**Yapılacak Görevler:**
1) Kadir Aktar'ın cezaevindeki ölümünü anlatan metinde "Kamera görüntüleri kırık" ifadesinden başlayıp "görüntüleri incelemeye girişti." ifadesine kadar (bu ifade dahil) uzanan bölümü hiçbir değişiklik yapmadan yeniden yazın.
2) Kadir Aktar'ın ölümüyle ilgili metne dayanarak aşağıdaki soruları yanıtlayın:
(a) Bağcılar'da bir polisin hayatını kaybettiği olay hangi tarihte yaşandı?
(b) Aktar'ın öldüğü güne ait görüntüleri içeren DVD bilirkişiye hangi tarihte teslim edildi?
(c) Baba Cengiz Aktar, oğlunun defalarca hastaneye götürüldüğünü hangi sistemi kontrol ederken öğrendi?

**Verilen Metin:**
Bir polisin öldürülmesi olayında tutuklu kalıp yedi ay sonra tahliye edilen 17 yaşındaki Kadir Aktar, tahliyesinden hemen sonra tutuklandı ve bir gün sonra cezaevinden cenazesi çıktı. Resmi makamlar ‘intihar’ derken, Kadir’in cezaevinde olduğu süre boyunca 23 kez hastaneye kaldırıldığı, sürekli darp edildiği ortaya çıktı. Aile ve avukatı bir cinayetin anatomisini anlattı.
İstanbul Bağcılar’da, 18 Temmuz 2020’de bir polisin hayatını kaybettiği olaydan sonra 17 yaşındaki Kadir Aktar ile birlikte dört kişi tutuklandı. Bu kişilerin işkence gördüğüne dair görüntüler basına yansıdı.

16 Şubat 2021’deki son duruşmada tahliye edilen Aktar, başka bir dosya gerekçesiyle iki gün içerisinde yeniden tutuklandı.

Aktar’ın 19 Şubat’ta Maltepe Cezaevi’nden ölüm haberi geldi, yetkililer ‘intihar’ ettiğini öne sürdü.

Evrensel’den Meltem Akyol’a konuşan Kadir Aktar’ın ailesi ve avukatları olayda sayısız şüphe olduğuna dikkat çekti.

Kamera görüntüleri kırık geldi
Habere göre soruşturmada ortaya çıkan yeni detaylar ise şöyle:

Aktar’ın öldüğü 19 Şubat 2021 gününe ait görüntüler ancak olaydan 2 ay sonra, 14 Nisan 2021’de bir DVD içerisinde bilirkişiye teslim edildi. Ancak o DVD’nin kırık olduğu ortaya çıktı. Bilirkişi teslim aldığı DVD’nin kırık olduğunu tutanak altına aldı ve görüntüleri incelemeye girişti.

16 Nisan 2021’de bir rapor hazırlayan bilirkişi, DVD’nin kırık olması sebebiyle farklı programlar ve yöntemler denendiğini ancak buna rağmen görüntülere ulaşılamadığını tutanak altına aldı. Bunun üzerine dosyaya yeni atanan savcı cezaevi yönetiminden görüntüleri yeniden talep etti.

Cezaevindeyken 23 kez hastaneye götürülmüş
Şüpheleri pekiştiren bir başka gelişme ise e-nabız kayıtlarında ortaya çıktı. Baba Cengiz Aktar, oğlunun cezaevindeyken defalarca hastaneye götürüldüğünü e-nabız sistemini kontrol ederken öğrendi.

Baba Aktar’ın tesadüfen rastladığı kayıtlara göre Kadir Aktar, tutuklandığı 18 Temmuz 2020’den itibaren tam 23 kez hastaneye götürülmüş. ‘İdari amaçlar için muayene’, ‘genel muayeneler’, ‘şüpheli hastalıklar ve durumlar’, ‘genel tıbbi muayene’, ‘psikiyatrik muayene’ gibi başlıklarla açılan muayene kayıtları 19 Temmuz itibari ile başlıyor. Ve hemen 1 gün sonra, Aktar için 20 Temmuz’da sabah ve akşam olmak üzere 2 kez hastane kaydı açılmış olduğu görünüyor.

**Verilen Bilgiler:**
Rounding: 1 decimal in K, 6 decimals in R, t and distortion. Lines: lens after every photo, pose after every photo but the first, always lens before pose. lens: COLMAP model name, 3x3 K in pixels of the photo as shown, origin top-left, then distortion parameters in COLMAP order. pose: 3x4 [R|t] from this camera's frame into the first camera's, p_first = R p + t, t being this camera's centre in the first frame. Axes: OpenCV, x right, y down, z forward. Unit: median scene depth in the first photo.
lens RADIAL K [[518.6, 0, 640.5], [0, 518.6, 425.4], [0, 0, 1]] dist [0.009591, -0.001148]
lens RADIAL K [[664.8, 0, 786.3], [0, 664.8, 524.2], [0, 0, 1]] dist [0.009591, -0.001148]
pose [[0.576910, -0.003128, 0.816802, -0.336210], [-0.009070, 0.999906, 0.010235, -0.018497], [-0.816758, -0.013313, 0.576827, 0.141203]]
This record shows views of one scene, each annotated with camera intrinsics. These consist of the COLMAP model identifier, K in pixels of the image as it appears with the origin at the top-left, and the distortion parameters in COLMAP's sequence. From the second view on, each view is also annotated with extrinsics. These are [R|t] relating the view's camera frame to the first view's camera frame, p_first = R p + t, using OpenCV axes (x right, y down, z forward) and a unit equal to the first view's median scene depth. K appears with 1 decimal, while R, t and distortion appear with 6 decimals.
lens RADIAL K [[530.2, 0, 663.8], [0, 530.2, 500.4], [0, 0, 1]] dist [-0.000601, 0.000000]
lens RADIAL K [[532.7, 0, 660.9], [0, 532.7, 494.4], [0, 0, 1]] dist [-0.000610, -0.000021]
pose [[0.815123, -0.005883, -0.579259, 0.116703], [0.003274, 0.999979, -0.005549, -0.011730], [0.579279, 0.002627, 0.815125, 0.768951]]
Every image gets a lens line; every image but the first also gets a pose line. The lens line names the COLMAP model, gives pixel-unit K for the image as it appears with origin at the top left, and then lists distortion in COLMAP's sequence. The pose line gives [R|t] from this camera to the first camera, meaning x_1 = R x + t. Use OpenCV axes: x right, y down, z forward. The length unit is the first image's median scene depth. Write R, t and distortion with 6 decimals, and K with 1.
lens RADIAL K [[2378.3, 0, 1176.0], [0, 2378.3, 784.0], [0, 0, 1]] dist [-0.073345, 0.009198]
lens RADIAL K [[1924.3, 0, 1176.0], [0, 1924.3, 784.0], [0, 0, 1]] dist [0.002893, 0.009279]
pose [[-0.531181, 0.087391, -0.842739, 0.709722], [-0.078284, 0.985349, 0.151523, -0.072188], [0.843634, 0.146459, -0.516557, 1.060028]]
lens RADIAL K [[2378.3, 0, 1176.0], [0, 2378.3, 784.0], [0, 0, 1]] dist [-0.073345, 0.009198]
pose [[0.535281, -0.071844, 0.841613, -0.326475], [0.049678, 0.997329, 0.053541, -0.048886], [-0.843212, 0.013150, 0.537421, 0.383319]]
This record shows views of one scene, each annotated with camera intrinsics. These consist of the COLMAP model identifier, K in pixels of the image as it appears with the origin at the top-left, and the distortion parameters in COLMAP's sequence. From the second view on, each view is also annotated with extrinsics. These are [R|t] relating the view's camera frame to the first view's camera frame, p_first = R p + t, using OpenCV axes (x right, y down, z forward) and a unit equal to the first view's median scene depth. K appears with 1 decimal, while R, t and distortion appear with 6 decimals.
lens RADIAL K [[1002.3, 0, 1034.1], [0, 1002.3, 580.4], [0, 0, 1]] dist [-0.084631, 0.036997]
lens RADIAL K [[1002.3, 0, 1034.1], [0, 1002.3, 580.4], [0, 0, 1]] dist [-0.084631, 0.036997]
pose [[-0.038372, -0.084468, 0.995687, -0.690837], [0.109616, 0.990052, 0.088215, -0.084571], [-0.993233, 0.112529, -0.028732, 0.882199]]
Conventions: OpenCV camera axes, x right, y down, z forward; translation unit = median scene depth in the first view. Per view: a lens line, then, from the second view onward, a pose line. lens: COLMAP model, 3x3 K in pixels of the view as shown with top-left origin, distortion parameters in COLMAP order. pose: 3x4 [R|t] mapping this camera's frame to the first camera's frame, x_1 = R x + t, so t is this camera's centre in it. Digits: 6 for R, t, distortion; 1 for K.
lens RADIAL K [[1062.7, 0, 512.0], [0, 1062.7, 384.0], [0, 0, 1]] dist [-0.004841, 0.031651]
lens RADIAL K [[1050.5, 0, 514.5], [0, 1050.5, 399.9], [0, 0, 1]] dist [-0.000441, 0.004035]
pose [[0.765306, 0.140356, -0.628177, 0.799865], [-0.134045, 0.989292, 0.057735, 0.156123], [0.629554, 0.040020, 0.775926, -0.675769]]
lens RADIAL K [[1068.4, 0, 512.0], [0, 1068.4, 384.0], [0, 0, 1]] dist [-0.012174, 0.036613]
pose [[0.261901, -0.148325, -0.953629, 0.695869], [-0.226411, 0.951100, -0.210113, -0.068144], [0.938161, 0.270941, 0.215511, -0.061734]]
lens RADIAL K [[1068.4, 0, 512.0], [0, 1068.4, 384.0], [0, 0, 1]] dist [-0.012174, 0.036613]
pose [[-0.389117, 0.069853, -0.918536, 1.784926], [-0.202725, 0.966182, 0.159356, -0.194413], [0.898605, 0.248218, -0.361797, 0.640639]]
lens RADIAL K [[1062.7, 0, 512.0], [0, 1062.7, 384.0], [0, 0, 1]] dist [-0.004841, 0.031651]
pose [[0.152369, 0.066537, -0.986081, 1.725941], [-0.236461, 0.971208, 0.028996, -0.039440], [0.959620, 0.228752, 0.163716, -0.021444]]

**Görevlere Göre Çözümler:**
1)
Kamera görüntüleri kırık geldi
Habere göre soruşturmada ortaya çıkan yeni detaylar ise şöyle:

Aktar’ın öldüğü 19 Şubat 2021 gününe ait görüntüler ancak olaydan 2 ay sonra, 14 Nisan 2021’de bir DVD içerisinde bilirkişiye teslim edildi. Ancak o DVD’nin kırık olduğu ortaya çıktı. Bilirkişi teslim aldığı DVD’nin kırık olduğunu tutanak altına aldı ve görüntüleri incelemeye girişti.

2)
(a) 18 Temmuz 2020
(b) 14 Nisan 2021
(c) E-nabız sistemi